◆ **RECORDS FOR THE EXERCISE**
⁂

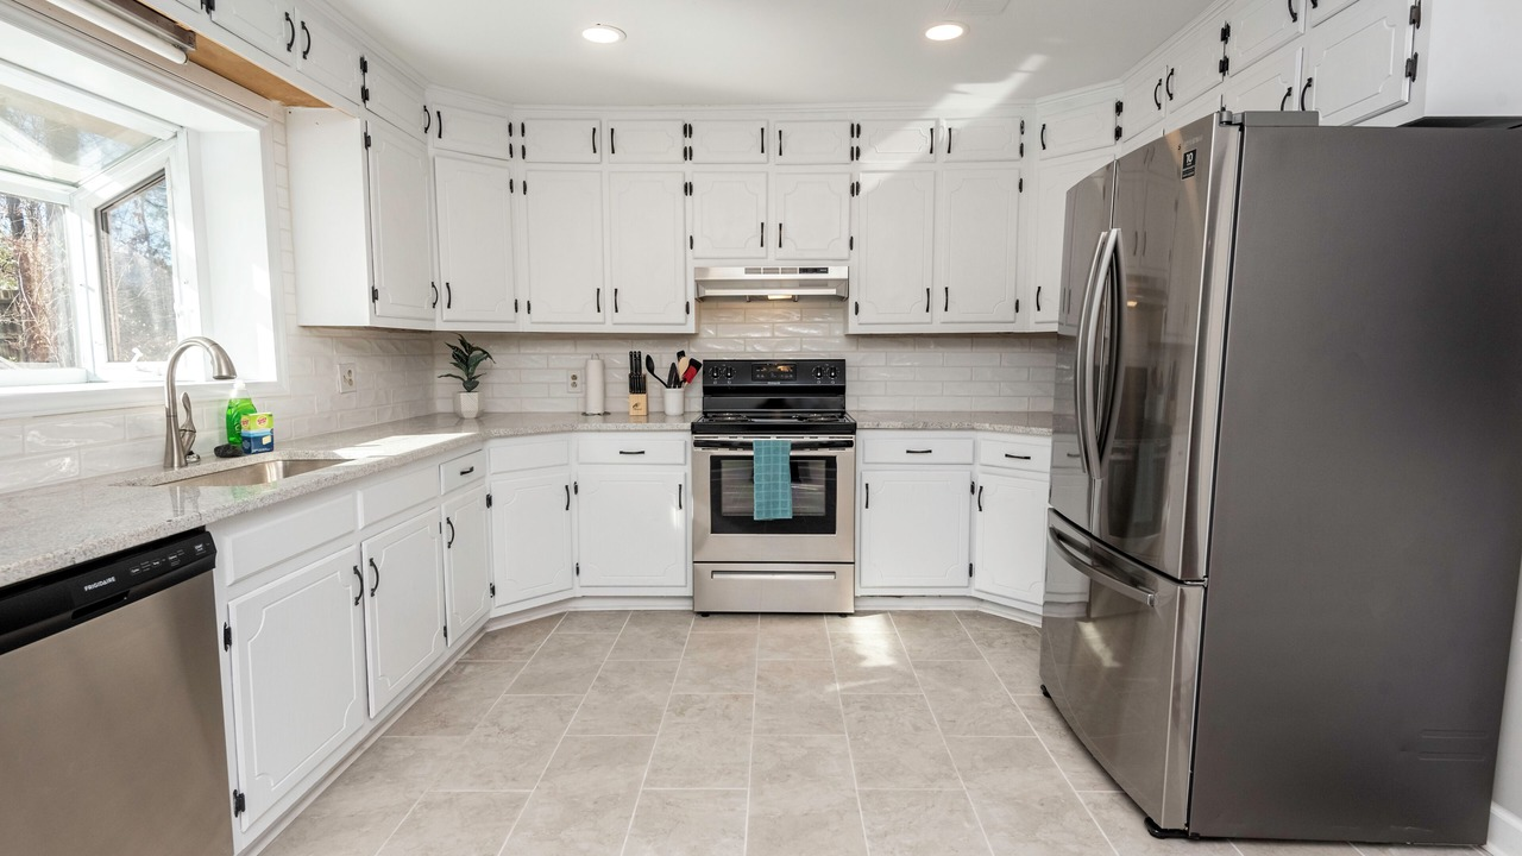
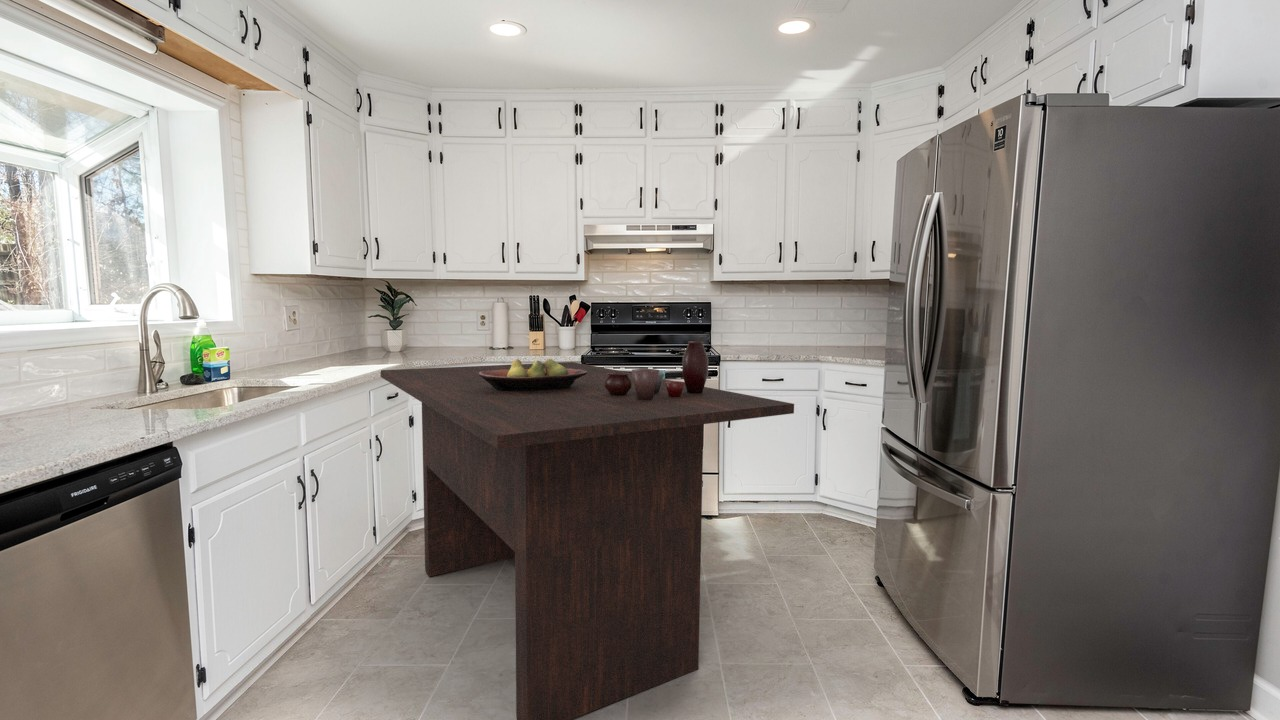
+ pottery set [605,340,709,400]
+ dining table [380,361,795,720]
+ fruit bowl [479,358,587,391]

⁂

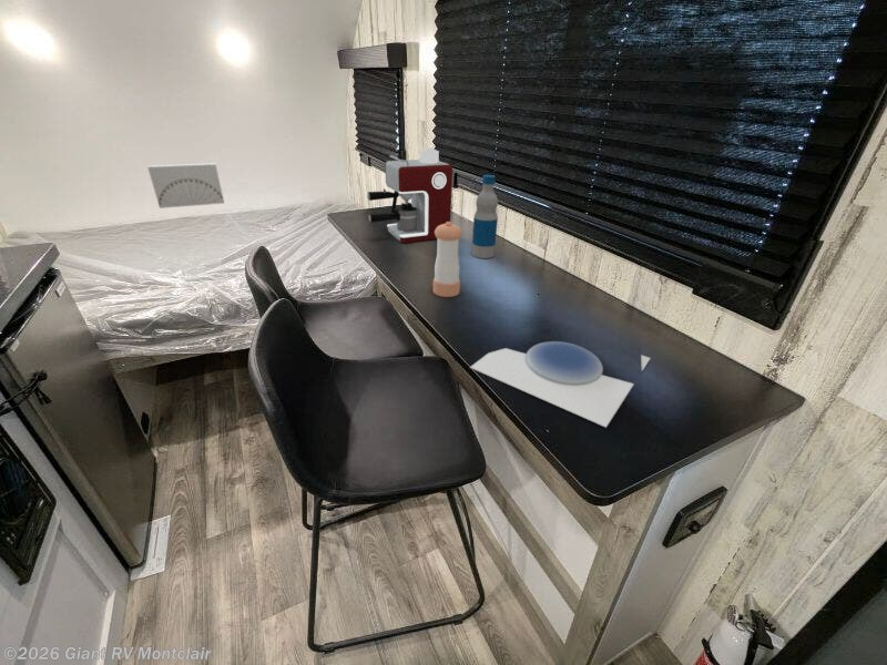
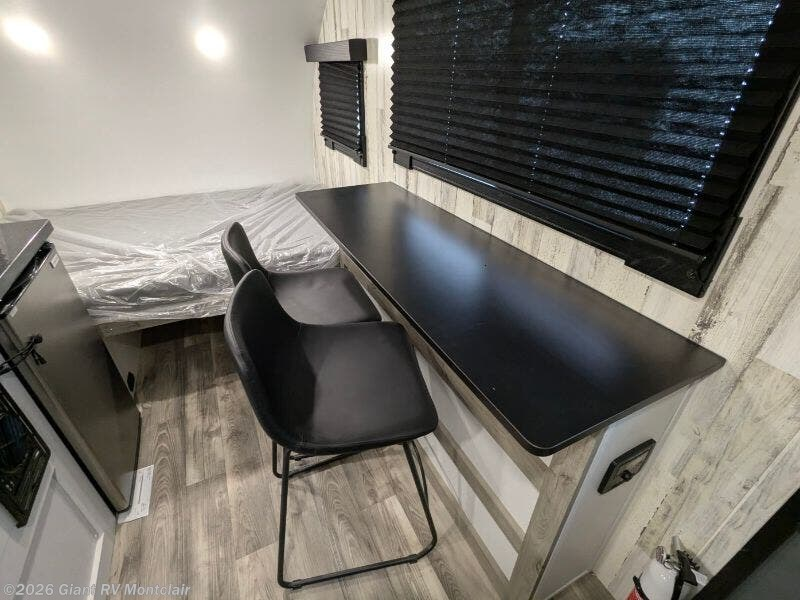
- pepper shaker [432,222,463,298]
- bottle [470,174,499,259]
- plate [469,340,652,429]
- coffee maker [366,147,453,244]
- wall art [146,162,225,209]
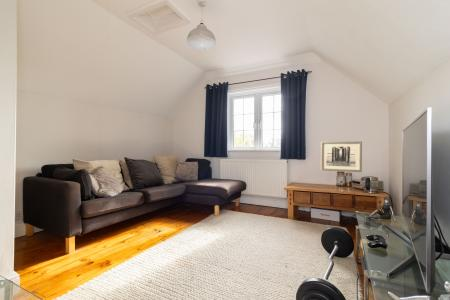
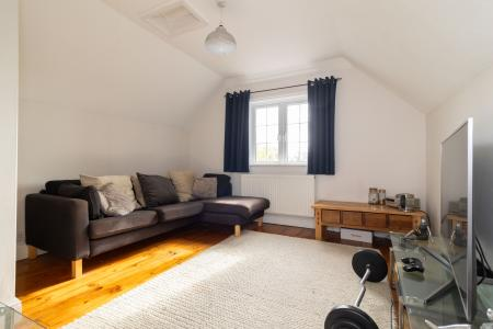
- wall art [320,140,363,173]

⁂

◆ **WORK ORDER**
Using the data above, extract exactly the lines from the one that holds "pottery set [605,340,709,400]" to the one that holds "fruit bowl [479,358,587,391]", both ends included, and no others.

◆ **YOUR SOLUTION**
+ pottery set [605,340,709,400]
+ dining table [380,361,795,720]
+ fruit bowl [479,358,587,391]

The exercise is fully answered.